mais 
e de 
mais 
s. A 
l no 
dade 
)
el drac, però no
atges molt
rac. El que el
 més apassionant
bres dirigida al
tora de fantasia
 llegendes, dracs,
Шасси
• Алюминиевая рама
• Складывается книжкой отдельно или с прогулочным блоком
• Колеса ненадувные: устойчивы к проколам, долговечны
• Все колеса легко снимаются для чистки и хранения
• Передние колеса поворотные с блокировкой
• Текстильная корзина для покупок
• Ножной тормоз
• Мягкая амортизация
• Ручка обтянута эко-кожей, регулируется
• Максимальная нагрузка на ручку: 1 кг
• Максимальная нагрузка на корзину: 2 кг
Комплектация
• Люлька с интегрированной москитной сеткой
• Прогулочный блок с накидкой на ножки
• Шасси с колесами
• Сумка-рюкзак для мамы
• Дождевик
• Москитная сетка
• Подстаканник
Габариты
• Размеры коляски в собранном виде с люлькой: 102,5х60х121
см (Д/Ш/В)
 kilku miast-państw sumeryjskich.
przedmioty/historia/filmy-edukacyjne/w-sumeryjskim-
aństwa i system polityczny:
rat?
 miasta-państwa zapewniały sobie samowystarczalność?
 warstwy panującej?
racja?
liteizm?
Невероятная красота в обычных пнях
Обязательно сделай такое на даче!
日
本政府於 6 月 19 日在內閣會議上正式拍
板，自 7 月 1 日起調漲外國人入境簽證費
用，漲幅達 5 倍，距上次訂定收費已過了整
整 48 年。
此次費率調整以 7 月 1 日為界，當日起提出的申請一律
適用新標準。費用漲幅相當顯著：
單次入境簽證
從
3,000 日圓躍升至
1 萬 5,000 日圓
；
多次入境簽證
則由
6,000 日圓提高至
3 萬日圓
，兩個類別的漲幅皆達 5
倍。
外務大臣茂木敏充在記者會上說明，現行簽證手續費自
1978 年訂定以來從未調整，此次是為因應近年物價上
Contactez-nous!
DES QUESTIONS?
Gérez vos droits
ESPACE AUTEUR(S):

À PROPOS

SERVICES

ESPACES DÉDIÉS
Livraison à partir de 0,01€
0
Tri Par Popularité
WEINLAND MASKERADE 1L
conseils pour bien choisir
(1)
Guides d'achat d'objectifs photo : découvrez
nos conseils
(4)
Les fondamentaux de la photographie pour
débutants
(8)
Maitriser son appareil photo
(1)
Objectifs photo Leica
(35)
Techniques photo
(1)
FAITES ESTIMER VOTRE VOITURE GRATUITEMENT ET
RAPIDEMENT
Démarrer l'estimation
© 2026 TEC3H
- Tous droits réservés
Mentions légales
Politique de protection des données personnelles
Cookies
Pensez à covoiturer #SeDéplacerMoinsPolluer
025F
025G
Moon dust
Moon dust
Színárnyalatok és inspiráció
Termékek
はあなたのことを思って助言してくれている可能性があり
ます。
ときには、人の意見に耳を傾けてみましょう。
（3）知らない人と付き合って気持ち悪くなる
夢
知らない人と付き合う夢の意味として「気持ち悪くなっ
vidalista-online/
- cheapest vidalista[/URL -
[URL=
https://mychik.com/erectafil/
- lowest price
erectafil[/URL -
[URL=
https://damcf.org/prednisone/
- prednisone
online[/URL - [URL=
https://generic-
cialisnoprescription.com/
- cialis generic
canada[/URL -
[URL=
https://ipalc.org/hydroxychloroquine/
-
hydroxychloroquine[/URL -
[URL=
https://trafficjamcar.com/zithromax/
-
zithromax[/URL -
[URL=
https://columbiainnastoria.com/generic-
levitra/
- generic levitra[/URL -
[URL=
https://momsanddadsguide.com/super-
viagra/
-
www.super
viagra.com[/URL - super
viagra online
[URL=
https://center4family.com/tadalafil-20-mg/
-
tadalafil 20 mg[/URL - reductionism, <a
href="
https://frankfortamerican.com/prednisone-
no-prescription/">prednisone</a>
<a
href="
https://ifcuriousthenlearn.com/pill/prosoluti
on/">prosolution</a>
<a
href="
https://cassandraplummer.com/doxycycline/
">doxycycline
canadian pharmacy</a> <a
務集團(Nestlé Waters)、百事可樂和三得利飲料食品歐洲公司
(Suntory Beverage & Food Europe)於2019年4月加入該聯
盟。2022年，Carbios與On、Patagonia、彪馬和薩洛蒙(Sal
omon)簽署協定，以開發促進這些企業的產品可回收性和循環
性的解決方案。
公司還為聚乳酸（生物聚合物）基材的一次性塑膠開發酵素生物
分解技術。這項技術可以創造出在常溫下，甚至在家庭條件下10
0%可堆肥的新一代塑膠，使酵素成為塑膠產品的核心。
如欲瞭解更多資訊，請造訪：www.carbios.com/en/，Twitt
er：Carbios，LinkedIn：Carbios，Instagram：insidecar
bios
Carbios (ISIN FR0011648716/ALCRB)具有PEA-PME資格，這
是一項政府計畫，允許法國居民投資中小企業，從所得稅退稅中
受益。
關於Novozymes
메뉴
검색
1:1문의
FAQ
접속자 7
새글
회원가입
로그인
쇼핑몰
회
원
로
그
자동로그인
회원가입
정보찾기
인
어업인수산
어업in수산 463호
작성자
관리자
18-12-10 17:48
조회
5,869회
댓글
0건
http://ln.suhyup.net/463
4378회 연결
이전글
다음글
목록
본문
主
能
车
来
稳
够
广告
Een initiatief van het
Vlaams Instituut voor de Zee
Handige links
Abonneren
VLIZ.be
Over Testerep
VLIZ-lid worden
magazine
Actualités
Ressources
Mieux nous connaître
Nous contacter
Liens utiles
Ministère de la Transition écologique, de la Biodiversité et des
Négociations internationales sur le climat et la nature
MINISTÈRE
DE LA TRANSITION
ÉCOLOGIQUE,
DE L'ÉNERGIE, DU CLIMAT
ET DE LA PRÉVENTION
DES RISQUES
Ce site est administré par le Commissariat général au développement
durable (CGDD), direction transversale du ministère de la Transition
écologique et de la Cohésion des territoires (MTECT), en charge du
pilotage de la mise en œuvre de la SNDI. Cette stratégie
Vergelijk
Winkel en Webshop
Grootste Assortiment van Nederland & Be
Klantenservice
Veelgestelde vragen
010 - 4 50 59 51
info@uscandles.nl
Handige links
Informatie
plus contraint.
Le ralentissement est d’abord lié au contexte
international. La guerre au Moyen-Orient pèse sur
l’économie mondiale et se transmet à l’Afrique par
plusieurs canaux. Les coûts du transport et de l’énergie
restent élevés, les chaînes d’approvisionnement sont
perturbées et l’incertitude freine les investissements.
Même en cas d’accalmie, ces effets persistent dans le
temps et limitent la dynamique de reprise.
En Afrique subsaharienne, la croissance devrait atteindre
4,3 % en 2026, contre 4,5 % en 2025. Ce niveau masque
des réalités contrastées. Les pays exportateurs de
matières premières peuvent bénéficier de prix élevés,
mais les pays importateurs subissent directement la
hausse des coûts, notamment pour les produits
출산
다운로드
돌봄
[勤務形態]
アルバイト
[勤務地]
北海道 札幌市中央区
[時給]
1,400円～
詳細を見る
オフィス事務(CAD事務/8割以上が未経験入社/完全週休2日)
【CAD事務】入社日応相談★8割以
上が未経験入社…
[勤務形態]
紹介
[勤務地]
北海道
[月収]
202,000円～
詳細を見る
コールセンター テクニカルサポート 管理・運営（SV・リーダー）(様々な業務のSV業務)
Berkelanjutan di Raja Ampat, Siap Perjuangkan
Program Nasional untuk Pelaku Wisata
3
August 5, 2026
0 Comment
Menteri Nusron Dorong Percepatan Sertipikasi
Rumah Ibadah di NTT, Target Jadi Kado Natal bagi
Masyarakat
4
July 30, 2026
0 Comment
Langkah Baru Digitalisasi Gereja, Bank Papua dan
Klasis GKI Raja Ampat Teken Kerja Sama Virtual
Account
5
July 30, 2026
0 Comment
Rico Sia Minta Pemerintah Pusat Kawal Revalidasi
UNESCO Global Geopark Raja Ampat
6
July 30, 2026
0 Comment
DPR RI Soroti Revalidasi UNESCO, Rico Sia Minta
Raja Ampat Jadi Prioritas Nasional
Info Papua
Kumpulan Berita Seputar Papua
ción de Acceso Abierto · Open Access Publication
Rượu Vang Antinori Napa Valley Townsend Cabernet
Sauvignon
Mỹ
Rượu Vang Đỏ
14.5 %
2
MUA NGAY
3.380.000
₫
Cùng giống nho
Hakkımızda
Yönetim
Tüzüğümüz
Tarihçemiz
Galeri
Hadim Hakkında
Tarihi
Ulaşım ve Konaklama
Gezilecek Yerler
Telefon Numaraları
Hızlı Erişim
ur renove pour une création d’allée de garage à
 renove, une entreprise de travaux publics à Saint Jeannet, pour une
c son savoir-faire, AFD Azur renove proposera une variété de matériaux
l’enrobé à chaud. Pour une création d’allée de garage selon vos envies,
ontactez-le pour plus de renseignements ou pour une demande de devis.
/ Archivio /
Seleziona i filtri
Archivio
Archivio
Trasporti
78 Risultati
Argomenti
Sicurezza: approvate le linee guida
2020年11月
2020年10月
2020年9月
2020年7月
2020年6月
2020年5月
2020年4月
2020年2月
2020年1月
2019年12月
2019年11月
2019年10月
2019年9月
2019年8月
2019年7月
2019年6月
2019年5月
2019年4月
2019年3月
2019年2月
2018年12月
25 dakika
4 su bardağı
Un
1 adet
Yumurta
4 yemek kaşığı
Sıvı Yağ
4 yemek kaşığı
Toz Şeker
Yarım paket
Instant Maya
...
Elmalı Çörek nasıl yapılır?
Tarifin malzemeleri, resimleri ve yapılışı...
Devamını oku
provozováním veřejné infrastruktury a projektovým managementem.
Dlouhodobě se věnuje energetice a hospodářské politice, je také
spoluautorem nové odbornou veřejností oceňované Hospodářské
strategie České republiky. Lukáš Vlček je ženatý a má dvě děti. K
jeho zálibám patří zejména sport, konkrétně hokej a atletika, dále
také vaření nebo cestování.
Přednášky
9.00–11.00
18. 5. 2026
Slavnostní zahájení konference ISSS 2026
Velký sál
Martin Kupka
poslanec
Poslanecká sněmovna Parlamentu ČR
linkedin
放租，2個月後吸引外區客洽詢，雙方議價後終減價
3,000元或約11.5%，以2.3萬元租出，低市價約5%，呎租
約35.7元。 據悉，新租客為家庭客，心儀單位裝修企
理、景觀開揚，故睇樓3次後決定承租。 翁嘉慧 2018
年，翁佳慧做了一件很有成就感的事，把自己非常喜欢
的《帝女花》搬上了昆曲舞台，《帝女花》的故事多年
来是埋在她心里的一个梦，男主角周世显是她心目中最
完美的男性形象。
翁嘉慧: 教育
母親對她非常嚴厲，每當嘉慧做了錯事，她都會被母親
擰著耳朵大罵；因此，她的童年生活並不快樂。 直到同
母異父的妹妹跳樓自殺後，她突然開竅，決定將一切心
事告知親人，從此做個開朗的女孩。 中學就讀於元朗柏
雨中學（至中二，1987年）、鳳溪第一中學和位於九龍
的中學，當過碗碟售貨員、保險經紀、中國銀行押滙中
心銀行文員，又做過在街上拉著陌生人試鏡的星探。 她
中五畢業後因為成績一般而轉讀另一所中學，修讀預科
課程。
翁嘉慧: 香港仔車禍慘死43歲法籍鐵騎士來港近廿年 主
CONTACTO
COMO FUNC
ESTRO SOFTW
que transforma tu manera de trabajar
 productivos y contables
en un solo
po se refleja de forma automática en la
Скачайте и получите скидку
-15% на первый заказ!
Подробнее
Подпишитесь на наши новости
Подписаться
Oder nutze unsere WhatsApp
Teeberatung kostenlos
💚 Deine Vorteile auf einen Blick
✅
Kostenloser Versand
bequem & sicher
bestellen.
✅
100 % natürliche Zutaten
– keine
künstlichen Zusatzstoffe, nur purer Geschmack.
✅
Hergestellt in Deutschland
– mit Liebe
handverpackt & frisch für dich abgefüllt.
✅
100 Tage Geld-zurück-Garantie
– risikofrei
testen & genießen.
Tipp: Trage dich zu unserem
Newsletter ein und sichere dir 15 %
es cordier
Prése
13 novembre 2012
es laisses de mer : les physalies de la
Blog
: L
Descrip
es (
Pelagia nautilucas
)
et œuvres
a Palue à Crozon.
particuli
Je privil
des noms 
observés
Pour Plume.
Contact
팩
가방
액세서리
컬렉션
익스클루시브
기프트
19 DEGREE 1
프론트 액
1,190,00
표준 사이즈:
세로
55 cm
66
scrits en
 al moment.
======
Please count how many lines of the material above include the string "také", then give that number alone.

Answer box: 2